Reprint all records below exactly. No images.

(Web interface edit records)
⁂

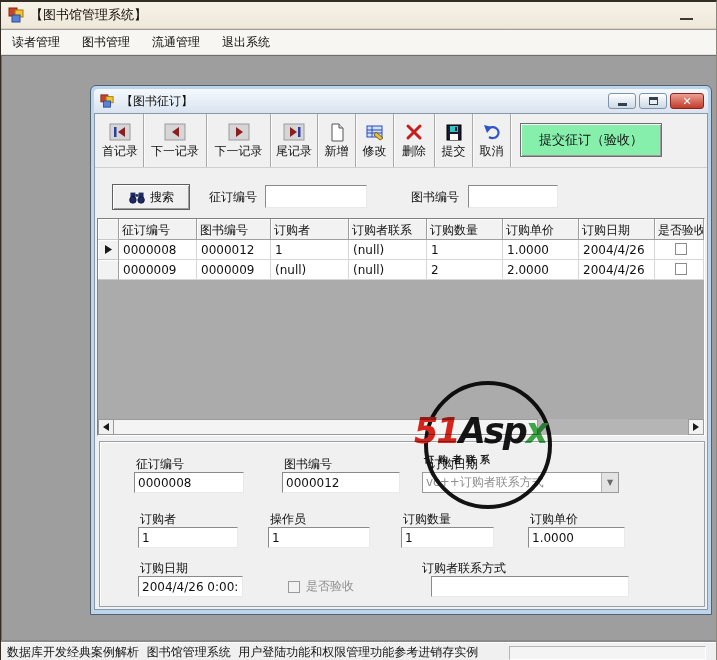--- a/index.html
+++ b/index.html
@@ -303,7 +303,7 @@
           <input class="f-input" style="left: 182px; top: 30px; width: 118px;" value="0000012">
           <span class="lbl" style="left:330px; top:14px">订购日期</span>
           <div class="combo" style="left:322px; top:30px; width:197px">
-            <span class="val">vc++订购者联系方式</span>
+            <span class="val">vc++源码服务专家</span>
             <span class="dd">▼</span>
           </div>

⁂

■ WRITTEN RESPONSE
--- a/index.html
+++ b/index.html
@@ -303,7 +303,7 @@
           <input class="f-input" style="left: 182px; top: 30px; width: 118px;" value="0000012">
           <span class="lbl" style="left:330px; top:14px">订购日期</span>
           <div class="combo" style="left:322px; top:30px; width:197px">
-            <span class="val">vc++订购者联系方式</span>
+            <span class="val">vc++源码服务专家</span>
             <span class="dd">▼</span>
           </div>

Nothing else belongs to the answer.